▸ **Instructions to follow**: From the entries below, return only the lines starting at the one that contains "#1a1a1a; filter: url(#shadow)" and ending at the one that contains "middle; dominant-baseline: central;", exactly as they stand.

***** Entries supplied *****

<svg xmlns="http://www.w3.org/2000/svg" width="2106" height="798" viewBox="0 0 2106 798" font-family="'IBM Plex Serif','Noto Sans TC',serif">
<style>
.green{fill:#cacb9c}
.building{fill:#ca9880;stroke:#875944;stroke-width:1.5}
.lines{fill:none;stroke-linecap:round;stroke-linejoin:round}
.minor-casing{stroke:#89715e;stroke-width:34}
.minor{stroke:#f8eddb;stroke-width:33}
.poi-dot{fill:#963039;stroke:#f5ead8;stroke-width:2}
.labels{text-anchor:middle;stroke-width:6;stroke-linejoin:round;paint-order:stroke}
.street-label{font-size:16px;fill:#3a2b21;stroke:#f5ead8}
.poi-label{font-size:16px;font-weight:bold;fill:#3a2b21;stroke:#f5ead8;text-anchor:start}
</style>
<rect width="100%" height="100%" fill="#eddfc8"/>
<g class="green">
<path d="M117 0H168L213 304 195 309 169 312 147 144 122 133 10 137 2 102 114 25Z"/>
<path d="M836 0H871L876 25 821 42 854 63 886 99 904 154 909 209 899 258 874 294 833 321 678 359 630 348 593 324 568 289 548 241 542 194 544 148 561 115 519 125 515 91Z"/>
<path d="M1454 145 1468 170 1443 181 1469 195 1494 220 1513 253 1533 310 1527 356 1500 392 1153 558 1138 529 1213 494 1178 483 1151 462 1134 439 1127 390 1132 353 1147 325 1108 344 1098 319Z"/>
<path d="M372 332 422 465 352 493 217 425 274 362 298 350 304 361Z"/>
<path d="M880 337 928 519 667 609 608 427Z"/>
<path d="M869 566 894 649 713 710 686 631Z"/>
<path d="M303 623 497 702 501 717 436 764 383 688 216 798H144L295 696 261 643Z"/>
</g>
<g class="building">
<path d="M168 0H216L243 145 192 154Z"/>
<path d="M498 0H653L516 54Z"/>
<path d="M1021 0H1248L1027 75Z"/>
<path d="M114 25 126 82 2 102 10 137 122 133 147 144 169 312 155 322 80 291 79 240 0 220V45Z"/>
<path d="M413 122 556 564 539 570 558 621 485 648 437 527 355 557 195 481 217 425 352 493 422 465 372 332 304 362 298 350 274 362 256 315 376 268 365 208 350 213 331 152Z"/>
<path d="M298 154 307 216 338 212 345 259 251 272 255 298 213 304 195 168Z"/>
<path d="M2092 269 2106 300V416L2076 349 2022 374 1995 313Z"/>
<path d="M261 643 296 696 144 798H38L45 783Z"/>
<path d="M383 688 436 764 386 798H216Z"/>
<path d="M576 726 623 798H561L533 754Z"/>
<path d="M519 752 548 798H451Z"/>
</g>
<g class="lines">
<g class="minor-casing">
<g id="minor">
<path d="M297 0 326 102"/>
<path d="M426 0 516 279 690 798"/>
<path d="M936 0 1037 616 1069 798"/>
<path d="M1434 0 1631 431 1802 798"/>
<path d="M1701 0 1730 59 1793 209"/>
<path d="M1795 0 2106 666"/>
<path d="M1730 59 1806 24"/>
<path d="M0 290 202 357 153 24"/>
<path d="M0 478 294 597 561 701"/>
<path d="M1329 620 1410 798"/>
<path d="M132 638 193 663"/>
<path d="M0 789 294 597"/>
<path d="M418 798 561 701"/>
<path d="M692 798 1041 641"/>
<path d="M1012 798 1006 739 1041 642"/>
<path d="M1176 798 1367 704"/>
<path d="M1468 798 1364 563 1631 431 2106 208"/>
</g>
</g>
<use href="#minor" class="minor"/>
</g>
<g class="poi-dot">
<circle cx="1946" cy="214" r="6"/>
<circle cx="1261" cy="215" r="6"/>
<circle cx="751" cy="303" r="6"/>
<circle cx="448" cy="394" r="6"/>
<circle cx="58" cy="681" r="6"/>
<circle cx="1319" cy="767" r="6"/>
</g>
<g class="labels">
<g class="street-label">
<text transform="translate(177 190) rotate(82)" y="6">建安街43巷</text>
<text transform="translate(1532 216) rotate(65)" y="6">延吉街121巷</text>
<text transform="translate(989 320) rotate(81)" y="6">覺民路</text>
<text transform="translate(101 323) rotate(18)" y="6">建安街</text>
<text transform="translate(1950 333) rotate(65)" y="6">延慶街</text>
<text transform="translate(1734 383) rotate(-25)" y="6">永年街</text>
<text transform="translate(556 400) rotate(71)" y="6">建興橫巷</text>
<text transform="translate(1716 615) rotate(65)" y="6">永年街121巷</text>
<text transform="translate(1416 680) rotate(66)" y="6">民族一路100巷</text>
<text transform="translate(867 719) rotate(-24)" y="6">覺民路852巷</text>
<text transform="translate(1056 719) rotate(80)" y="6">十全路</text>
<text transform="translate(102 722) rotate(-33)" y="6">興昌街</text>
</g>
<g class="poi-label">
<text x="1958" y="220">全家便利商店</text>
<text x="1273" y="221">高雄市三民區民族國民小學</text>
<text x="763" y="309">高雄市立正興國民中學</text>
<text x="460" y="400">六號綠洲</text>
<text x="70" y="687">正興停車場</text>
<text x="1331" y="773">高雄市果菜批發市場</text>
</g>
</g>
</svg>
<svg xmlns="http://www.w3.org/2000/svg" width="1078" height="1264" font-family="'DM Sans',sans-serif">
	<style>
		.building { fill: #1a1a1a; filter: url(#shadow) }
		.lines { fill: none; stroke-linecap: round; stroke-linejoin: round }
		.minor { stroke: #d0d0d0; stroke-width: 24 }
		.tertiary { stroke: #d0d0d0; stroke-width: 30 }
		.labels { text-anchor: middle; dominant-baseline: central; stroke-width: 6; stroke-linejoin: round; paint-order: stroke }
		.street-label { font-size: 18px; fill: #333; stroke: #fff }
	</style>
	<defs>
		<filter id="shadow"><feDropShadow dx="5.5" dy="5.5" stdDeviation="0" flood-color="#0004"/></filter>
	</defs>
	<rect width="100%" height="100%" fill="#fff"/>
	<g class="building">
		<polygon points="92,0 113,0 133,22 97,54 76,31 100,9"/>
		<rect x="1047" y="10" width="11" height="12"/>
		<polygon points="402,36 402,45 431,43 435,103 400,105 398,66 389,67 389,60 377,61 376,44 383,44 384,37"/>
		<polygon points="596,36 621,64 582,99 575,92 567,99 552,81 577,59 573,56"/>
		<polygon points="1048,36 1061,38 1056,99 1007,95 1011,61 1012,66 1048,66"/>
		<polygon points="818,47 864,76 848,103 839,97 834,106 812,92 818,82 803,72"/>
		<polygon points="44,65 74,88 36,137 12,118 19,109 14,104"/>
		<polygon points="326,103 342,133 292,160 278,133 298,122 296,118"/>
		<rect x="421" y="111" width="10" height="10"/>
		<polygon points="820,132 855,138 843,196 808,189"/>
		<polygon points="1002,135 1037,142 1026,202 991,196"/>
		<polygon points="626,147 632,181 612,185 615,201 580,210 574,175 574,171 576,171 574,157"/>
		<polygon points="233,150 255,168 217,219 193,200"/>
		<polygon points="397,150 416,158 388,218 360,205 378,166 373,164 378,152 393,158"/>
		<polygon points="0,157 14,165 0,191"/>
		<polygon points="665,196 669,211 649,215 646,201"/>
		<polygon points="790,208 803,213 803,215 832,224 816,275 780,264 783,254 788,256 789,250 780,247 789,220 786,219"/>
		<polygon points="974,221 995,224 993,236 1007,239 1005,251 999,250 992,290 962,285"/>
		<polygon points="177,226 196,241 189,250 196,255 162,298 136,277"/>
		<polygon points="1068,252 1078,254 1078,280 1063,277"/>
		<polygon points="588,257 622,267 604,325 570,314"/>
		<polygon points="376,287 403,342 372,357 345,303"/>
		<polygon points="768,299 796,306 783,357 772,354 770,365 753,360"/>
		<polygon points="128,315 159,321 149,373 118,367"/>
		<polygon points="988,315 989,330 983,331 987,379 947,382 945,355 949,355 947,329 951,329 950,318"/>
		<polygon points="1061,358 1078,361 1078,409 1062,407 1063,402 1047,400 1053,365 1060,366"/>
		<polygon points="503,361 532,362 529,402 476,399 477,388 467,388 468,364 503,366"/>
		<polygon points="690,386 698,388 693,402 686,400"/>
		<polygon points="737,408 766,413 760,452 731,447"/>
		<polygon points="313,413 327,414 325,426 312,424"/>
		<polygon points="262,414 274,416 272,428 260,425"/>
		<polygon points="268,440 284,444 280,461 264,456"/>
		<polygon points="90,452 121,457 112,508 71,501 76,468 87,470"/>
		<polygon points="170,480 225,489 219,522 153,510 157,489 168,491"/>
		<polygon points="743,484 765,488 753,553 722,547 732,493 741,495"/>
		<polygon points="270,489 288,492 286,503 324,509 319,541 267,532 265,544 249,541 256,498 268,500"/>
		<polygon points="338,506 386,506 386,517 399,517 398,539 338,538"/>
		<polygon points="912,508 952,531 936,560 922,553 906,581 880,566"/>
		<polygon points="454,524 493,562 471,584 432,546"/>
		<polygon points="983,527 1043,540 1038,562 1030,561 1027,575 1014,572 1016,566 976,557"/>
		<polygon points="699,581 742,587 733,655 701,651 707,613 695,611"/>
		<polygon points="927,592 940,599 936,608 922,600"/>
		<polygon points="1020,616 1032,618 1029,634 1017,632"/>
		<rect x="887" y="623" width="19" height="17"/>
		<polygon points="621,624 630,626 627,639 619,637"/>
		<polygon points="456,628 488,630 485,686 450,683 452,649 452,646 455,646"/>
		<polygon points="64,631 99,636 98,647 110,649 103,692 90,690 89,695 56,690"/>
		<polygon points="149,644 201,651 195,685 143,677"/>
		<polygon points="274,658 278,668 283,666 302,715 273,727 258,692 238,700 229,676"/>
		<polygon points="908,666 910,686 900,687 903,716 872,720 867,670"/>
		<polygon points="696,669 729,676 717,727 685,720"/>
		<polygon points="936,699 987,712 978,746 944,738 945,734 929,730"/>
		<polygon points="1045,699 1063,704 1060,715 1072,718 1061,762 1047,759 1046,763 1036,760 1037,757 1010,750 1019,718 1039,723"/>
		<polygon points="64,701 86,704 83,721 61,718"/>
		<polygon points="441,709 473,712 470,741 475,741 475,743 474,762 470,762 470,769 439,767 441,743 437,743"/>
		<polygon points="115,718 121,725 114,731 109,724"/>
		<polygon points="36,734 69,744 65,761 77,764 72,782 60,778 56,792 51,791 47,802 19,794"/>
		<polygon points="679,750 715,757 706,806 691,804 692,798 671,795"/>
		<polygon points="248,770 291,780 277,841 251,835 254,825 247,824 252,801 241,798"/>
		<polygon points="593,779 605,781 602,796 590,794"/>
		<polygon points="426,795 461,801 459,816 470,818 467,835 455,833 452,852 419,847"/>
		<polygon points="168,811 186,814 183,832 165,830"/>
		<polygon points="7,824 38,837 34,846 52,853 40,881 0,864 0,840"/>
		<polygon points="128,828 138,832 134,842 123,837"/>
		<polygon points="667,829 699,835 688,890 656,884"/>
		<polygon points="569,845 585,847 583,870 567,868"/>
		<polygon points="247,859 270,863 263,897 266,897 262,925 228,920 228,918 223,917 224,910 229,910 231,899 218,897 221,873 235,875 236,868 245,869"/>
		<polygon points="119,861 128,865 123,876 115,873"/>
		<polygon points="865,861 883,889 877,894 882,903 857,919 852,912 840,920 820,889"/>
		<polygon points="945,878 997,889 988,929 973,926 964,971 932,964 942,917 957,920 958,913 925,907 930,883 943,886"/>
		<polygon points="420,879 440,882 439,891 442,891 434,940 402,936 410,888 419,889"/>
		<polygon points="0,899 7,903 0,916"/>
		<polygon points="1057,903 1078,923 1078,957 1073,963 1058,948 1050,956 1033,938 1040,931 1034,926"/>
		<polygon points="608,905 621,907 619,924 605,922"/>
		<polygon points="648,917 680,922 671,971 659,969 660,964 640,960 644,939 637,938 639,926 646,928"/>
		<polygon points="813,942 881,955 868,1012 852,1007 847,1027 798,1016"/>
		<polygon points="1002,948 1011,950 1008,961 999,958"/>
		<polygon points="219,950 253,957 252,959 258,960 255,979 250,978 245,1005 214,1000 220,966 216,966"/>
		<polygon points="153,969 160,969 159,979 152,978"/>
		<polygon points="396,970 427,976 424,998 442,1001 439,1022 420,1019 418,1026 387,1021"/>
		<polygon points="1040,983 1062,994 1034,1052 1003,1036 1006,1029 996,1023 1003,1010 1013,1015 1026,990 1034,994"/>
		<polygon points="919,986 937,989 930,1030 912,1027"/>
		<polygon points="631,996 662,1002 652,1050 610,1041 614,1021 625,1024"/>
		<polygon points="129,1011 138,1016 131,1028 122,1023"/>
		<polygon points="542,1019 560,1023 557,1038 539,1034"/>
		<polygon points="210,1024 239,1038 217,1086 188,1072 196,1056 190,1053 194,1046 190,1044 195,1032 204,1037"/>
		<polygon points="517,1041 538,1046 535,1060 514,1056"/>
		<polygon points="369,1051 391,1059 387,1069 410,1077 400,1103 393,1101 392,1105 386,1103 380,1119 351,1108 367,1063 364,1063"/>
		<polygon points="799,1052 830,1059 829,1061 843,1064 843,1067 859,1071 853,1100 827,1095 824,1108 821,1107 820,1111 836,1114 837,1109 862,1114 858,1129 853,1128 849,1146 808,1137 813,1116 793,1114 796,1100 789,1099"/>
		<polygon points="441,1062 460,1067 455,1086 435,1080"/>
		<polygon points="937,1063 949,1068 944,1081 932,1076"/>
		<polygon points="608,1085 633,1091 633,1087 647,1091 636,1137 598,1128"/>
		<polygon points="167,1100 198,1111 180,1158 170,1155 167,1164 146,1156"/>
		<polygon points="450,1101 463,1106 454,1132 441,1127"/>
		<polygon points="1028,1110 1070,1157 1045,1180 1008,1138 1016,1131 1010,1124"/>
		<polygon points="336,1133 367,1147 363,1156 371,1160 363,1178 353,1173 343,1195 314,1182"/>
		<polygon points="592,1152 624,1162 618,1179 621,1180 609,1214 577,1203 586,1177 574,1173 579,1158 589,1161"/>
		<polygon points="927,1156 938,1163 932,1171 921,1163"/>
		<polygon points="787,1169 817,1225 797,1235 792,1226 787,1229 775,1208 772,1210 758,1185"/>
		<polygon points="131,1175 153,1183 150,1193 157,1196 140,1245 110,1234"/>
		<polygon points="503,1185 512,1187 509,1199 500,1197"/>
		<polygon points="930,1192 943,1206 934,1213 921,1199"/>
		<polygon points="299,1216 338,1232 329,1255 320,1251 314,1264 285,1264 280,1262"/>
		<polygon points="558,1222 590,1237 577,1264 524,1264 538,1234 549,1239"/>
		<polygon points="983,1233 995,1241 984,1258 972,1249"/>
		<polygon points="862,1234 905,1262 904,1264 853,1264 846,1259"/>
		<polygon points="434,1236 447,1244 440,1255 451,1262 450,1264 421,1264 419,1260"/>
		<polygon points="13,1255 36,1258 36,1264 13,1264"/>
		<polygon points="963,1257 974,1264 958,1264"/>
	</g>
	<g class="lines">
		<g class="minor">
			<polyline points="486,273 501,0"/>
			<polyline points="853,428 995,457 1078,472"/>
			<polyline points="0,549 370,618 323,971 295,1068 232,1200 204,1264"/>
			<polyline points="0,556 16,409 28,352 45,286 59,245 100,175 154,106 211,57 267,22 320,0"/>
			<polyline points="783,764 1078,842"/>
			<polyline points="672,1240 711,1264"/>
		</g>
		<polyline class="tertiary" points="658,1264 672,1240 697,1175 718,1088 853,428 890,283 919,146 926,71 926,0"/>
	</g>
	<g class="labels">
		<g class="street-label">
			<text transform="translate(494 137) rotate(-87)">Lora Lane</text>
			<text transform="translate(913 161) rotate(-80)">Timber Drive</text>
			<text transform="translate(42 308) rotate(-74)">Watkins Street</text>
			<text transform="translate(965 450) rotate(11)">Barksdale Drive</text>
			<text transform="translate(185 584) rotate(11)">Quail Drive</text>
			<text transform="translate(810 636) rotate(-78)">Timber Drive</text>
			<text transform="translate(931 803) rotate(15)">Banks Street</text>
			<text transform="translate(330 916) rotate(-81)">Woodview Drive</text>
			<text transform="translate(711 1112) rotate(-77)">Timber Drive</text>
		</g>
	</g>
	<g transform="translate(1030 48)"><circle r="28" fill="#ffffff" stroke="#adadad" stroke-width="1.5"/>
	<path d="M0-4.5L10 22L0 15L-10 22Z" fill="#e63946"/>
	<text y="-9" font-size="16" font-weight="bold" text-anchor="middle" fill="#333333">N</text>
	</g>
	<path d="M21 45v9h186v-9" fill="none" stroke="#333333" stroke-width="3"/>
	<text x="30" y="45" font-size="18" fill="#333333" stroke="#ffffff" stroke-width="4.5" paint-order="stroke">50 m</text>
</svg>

*****

▸ **Answer for this exercise**:
		.building { fill: #1a1a1a; filter: url(#shadow) }
		.lines { fill: none; stroke-linecap: round; stroke-linejoin: round }
		.minor { stroke: #d0d0d0; stroke-width: 24 }
		.tertiary { stroke: #d0d0d0; stroke-width: 30 }
		.labels { text-anchor: middle; dominant-baseline: central; stroke-width: 6; stroke-linejoin: round; paint-order: stroke }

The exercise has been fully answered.